While big-ticket investments are being planned in infrastructure and other sectors, too, the question that needs to be answered now is this: What is being done to improve the utilisation of the existing infrastructure, to improve the quality of the services being offered by government agencies?

It all boils down to: Should we build more schools, colleges, hospitals, power plants and distribution utilities, new roads, railway lines and trains, new toilets, or maintain the existing facilities better? While we add capacity for a growing country, shouldn’t we first ensure that the existing public infrastructure is working well and serves citizens well?

But to ensure that, we need to measure the effectiveness of these services objectively, as seen by the citizens. Is that possible? Yes, this is already being done in countries such as Singapore, the US, the UK, Sweden and Canada.

How the world does it One established methodology is the American Customer Satisfaction Index (ACSI), a globally respected customer satisfaction measurement and benchmarking index, with presence in more than a dozen countries around the world. ACSI was developed by the National Quality Research Center (NQRC) at the University of Michigan, US.

The US, Sweden and Singapore government bodies have been using ACSI methodologies to measure citizen satisfaction with central, state and public sector organisations.

The Customer Satisfaction Index of Singapore is a body of the Singapore Government, which works to raise service standards and to propagate a culture of service excellence across Singapore.

Measuring users’ satisfaction with public goods and services is at the heart of a citizen-centric approach to service delivery and an important component of government and organisational performance strategies for continuous improvement. Feedback obtained directly from citizens (sampled randomly) is used to statistically evaluate and analyse citizens’ experiences with government organisations, to obtain distilled views of citizens and quantitative indexed scores on the outputs (service) received from government organisations and benchmark the same with their peers and across sectors/nations.

The analysis can help public managers identify which specific elements of service delivery drive satisfaction and so need to be acted upon as priority for greatest impact on citizen satisfaction. It can also monitor the impact of reforms on end-users. Measuring citizen satisfaction is also a means of allowing policy-makers and managers to better understand their customer base, helping to identify sub-groups of users and needs, or gaps in accessibility. Moreover, citizen satisfaction can be an important outcome indicator of overall government performance.

We need to measure what we need to improve. Therefore isn’t it necessary to measure, benchmark and publish citizen satisfaction with government and public sector services in India as well?

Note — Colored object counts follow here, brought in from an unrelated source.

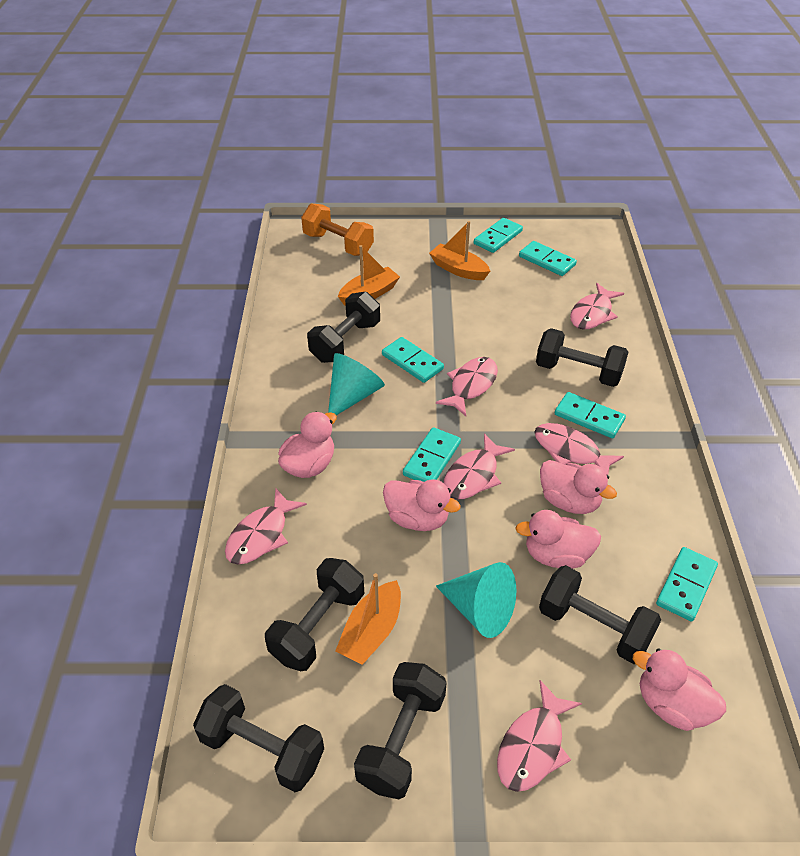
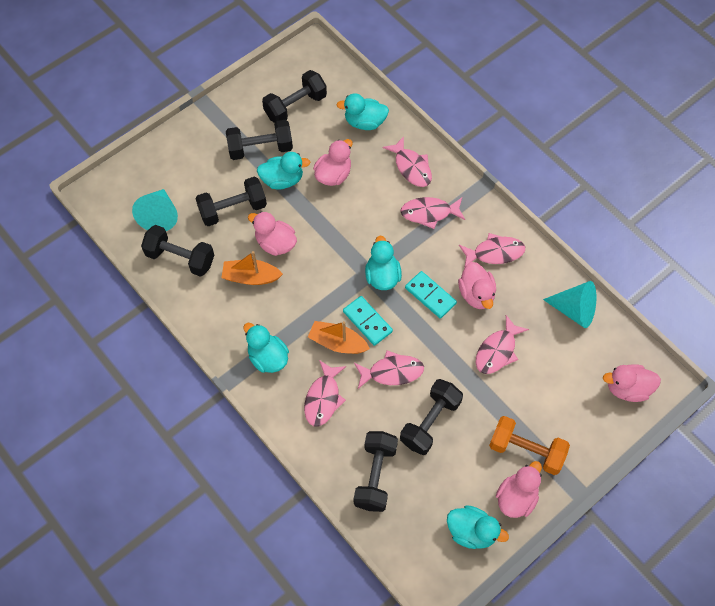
orange boat: 3 -> 2
turquoise domino: 6 -> 2
turquoise duck: 0 -> 5

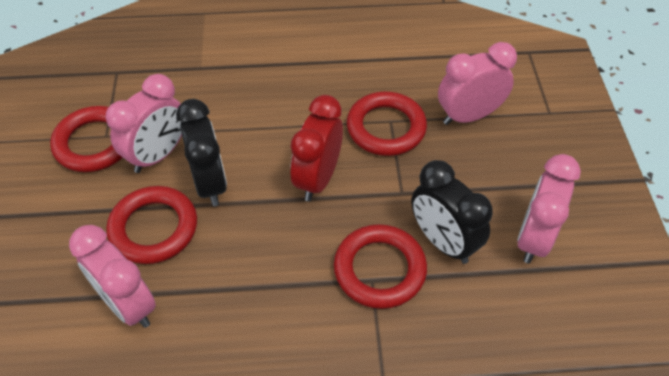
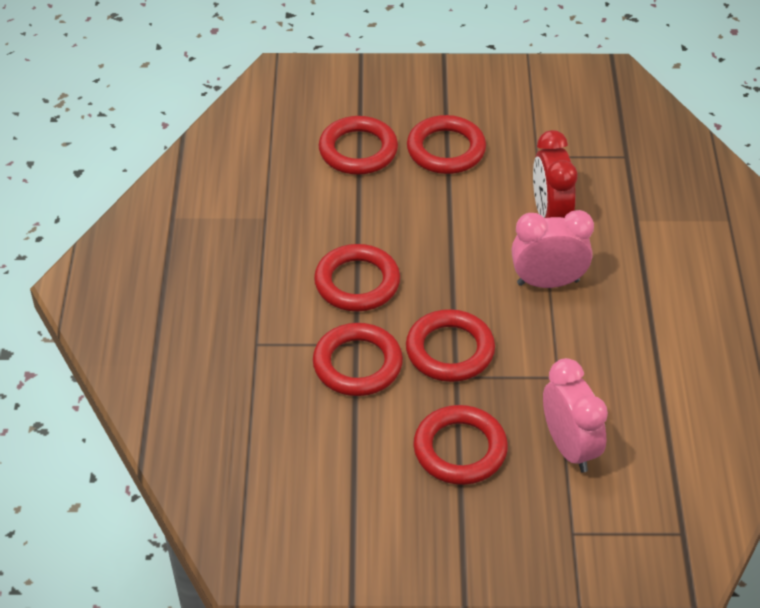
black clock: 2 -> 0
pink clock: 4 -> 2
red ring: 4 -> 6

Avoid unnecessary spends Imagine how transformational it will be if we could measure (objectively and independently) and publish openly and frequently (say, every year/half-year/quarter), specific citizen satisfaction scores with central government, state governments, various public sector organisations and agencies. And not just publish the satisfaction scores to drive competitiveness to improve, but also make available to them diagnostics on what specifically to improve to enhance their scores, as done by some of the citizen satisfaction measurement frameworks in use in many countries.

This will not just improve the operation and utilisation of India’s existing infrastructure but also radically reduce the incremental expenditure needed to meet the infrastructure gap in India, to bridge the expectations of not just a growing, but an increasingly vocal, impatient population.